_Extracted entries_
───
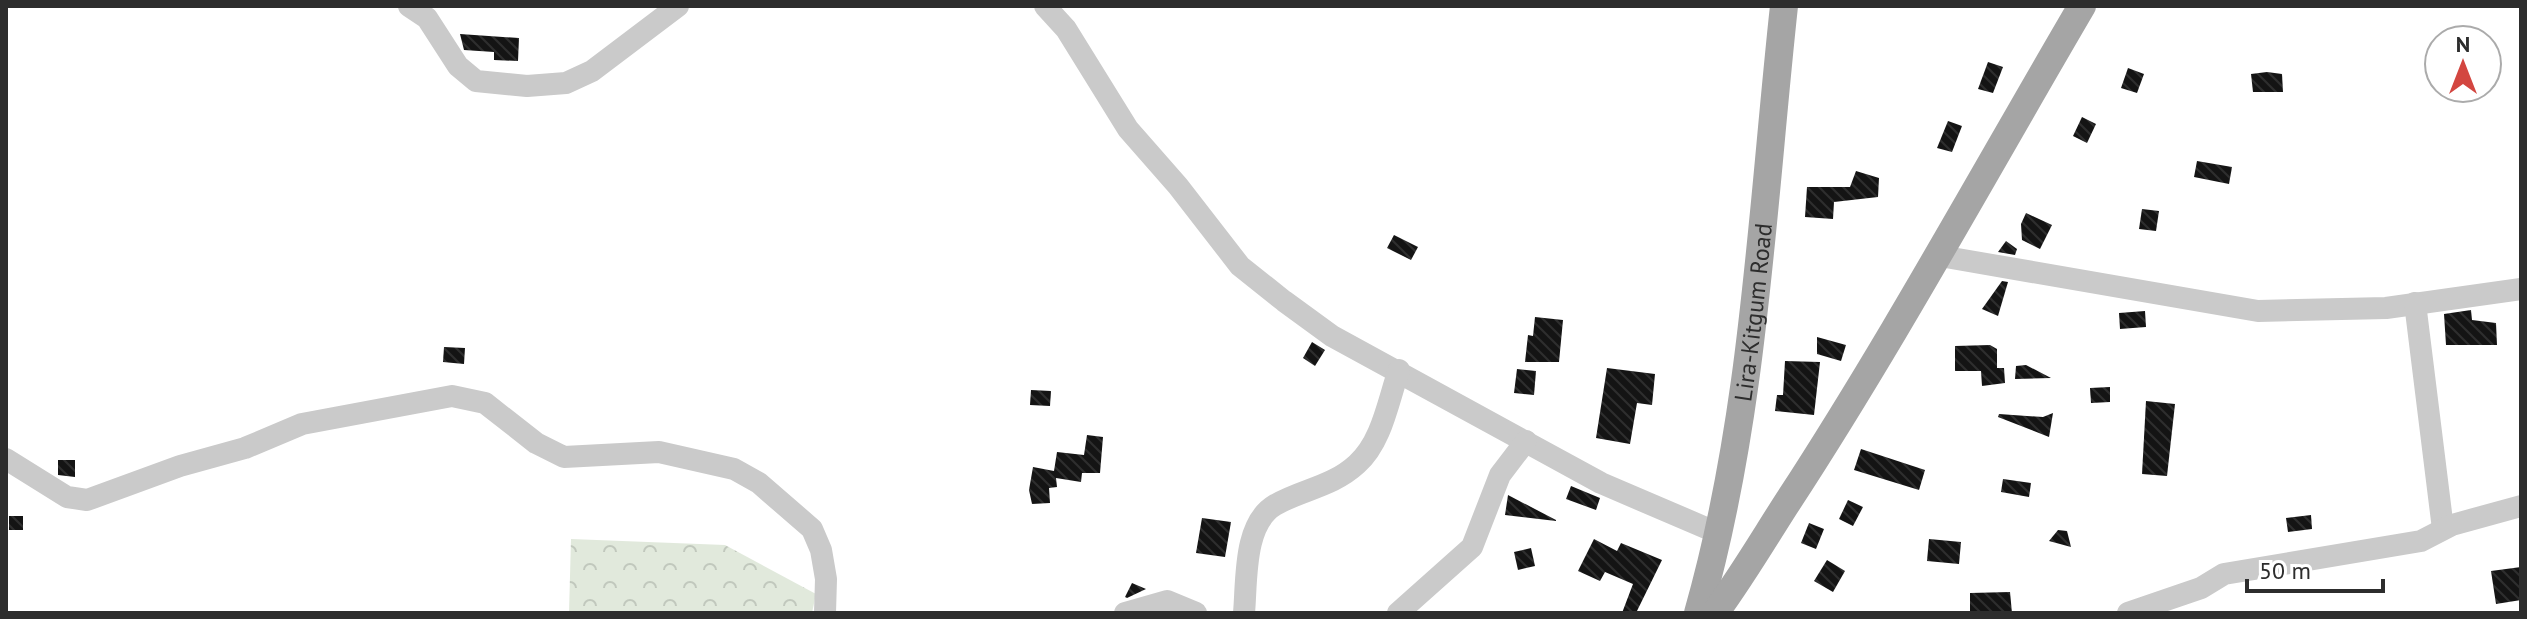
<svg xmlns="http://www.w3.org/2000/svg" width="2527" height="619" viewBox="0 0 2527 619" font-family="'PT Sans',sans-serif">
	<style>
		.forest { fill: url(#forest-crowns) }
		.building { fill: url(#building-back-hatch) }
		.lines { fill: none; stroke-linecap: round; stroke-linejoin: round }
		.minor { stroke: #cacaca; stroke-width: 22 }
		.major { stroke: #a5a5a5; stroke-width: 28 }
		.labels { text-anchor: middle; dominant-baseline: central; stroke-width: 8; stroke-linejoin: round; paint-order: stroke }
		.street-label { font-size: 24px; fill: #2d2d2d; stroke: #fff }
	</style>
	<defs>
		<pattern id="forest-crowns" width="20" height="18" patternUnits="userSpaceOnUse" patternTransform="scale(2)"><rect width="20" height="18" fill="#e1e9dc"/><path d="M2 6a3 3 0 1 1 6 0M12 15a3 3 0 1 1 6 0" fill="none" stroke="#c1c8bd"/></pattern>
		<pattern id="building-back-hatch" width="6" height="6" patternUnits="userSpaceOnUse" patternTransform="scale(2)"><rect width="6" height="6" fill="#141414"/><path d="M-1 5l2 2M0 0l6 6M5-1l2 2" fill="none" stroke="#2e2e2e"/></pattern>
	</defs>
	<rect width="100%" height="100%" fill="#fff"/>
	<path class="forest" d="M571,539L725,545L816,594L812,613H569Z"/>
	<g class="building">
		<path d="M460,34L519,38L518,61L494,60V52L464,50Z"/>
		<path d="M1988,62L2003,67L1993,93L1978,89Z"/>
		<path d="M2128,68L2144,74L2137,93L2121,88Z"/>
		<path d="M2267,72L2282,74L2283,92H2253L2251,74Z"/>
		<path d="M2082,117L2096,124L2087,143L2073,136Z"/>
		<path d="M1948,121L1962,126L1952,152L1937,148Z"/>
		<path d="M2197,161L2232,167L2229,184L2194,177Z"/>
		<path d="M1856,171L1879,178L1878,197L1834,202L1833,219L1805,217L1807,187H1850Z"/>
		<path d="M2142,209L2159,211L2156,231L2139,229Z"/>
		<path d="M2026,213L2052,225L2040,249L2022,240L2021,224Z"/>
		<path d="M1394,235L1418,247L1411,260L1387,248Z"/>
		<path d="M2006,241L2017,249L2015,255L1998,252Z"/>
		<path d="M2002,281L2008,282L1998,316L1982,309Z"/>
		<path d="M2471,310L2472,320L2496,323L2497,345H2446L2444,314Z"/>
		<path d="M2145,311L2146,327L2120,329L2119,313Z"/>
		<path d="M1535,317L1563,320L1559,362H1525L1528,335L1533,336Z"/>
		<path d="M1817,337L1846,345L1841,361L1817,354Z"/>
		<path d="M1312,342L1325,350L1315,366L1303,358Z"/>
		<path d="M1990,345L1997,349V368H2004L2005,383L1982,386L1981,371H1955V346Z"/>
		<path d="M444,347L465,348L464,364L443,362Z"/>
		<path d="M1785,361L1820,362L1814,415L1775,411L1777,395H1783Z"/>
		<path d="M2026,365L2051,378L2015,379L2016,366Z"/>
		<path d="M1607,368L1655,374L1652,405L1637,403L1630,444L1596,438Z"/>
		<path d="M1517,369L1536,371L1534,395L1514,393Z"/>
		<path d="M2110,387V402L2091,403L2090,388Z"/>
		<path d="M1031,390L1051,391L1050,406L1030,405Z"/>
		<path d="M2146,401L2175,404L2167,476L2142,474Z"/>
		<path d="M2053,413L2049,437L1998,417L1999,414L2043,417Z"/>
		<path d="M1087,435L1103,437L1100,473H1082L1081,482L1056,478L1057,487L1049,488L1050,503L1032,504L1029,490L1033,467L1054,471L1057,452L1084,455Z"/>
		<path d="M1861,449L1925,470L1919,490L1854,470Z"/>
		<path d="M58,460H75V477L58,475Z"/>
		<path d="M2003,479L2031,483L2029,497L2001,492Z"/>
		<path d="M1571,486L1600,498L1596,510L1566,499Z"/>
		<path d="M1508,495L1556,520V521L1505,515Z"/>
		<path d="M1848,500L1863,507L1853,526L1839,519Z"/>
		<path d="M2311,515L2312,529L2288,532L2286,518Z"/>
		<rect x="9" y="516" width="14" height="14"/>
		<path d="M1202,518L1231,522L1225,557L1196,553Z"/>
		<path d="M1809,523L1824,529L1816,549L1801,543Z"/>
		<path d="M2058,530L2067,531L2071,547L2049,541Z"/>
		<path d="M1594,539L1617,551L1621,543L1662,560L1636,613H1622L1633,584L1605,572L1600,581L1578,571Z"/>
		<path d="M1929,539L1961,542L1959,564L1927,561Z"/>
		<path d="M1531,548L1535,566L1518,570L1514,552Z"/>
		<path d="M1827,560L1845,571L1833,592L1814,581Z"/>
		<path d="M2521,567V600L2496,604L2491,571Z"/>
		<path d="M1132,583L1146,589L1127,598L1125,597Z"/>
		<path d="M2010,592L2012,613H1970V593Z"/>
	</g>
	<g class="lines">
		<g class="minor">
			<path d="M409,6L427,18L458,66L476,81L527,86L566,83L592,71L678,6"/>
			<path d="M1045,6L1066,29L1128,129L1178,186L1240,266L1284,301L1332,336L1601,483L1720,534"/>
			<path d="M1940,256L2258,311L2386,308L2521,289"/>
			<path d="M2415,303L2443,529"/>
			<path d="M6,459L67,497L87,500L180,466L245,448L302,424L452,396L485,403L536,443L564,457L659,452L734,469L759,483L812,529L821,550L826,579L825,613"/>
			<path d="M1125,613L1167,601L1196,613"/>
			<path d="M1244,613C1247,581 1243,524 1275,505C1303,489 1332,487 1357,464C1382,442 1388,401 1399,370"/>
			<path d="M1398,613L1472,547L1500,475L1526,441"/>
			<path d="M2128,613L2201,588L2224,574L2421,541L2452,525L2521,506"/>
		</g>
		<g class="major">
			<path id="s1" d="M1698,613C1754,417 1762,208 1784,6"/>
			<path d="M1715,613C1740,579 1762,542 1785,506C1891,344 1984,173 2082,6"/>
		</g>
	</g>
	<g class="labels">
		<g class="street-label">
			<text stroke="none"><textPath href="#s1" startOffset="306">Lira-Kitgum Road</textPath></text>
		</g>
	</g>
	<rect width="2527" height="619" fill="none" stroke="#2d2d2d" stroke-width="16"/>
	<g transform="translate(2463 64)"><circle r="38" fill="#ffffff" stroke="#ababab" stroke-width="2"/>
	<path d="M0-6L14 30L0 20L-14 30Z" fill="#d34640"/>
	<text y="-12" font-size="22" font-weight="bold" text-anchor="middle" fill="#2d2d2d">N</text>
	</g>
	<path d="M2247 579v12h136v-12" fill="none" stroke="#2d2d2d" stroke-width="4"/>
	<text x="2259" y="579" font-size="24" fill="#2d2d2d" stroke="#ffffff" stroke-width="6" paint-order="stroke">50 m</text>
</svg>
───
_Problem_
Copy task for the entries above: every line with the string "minor".

_Your response_
		.minor { stroke: #cacaca; stroke-width: 22 }
		<g class="minor">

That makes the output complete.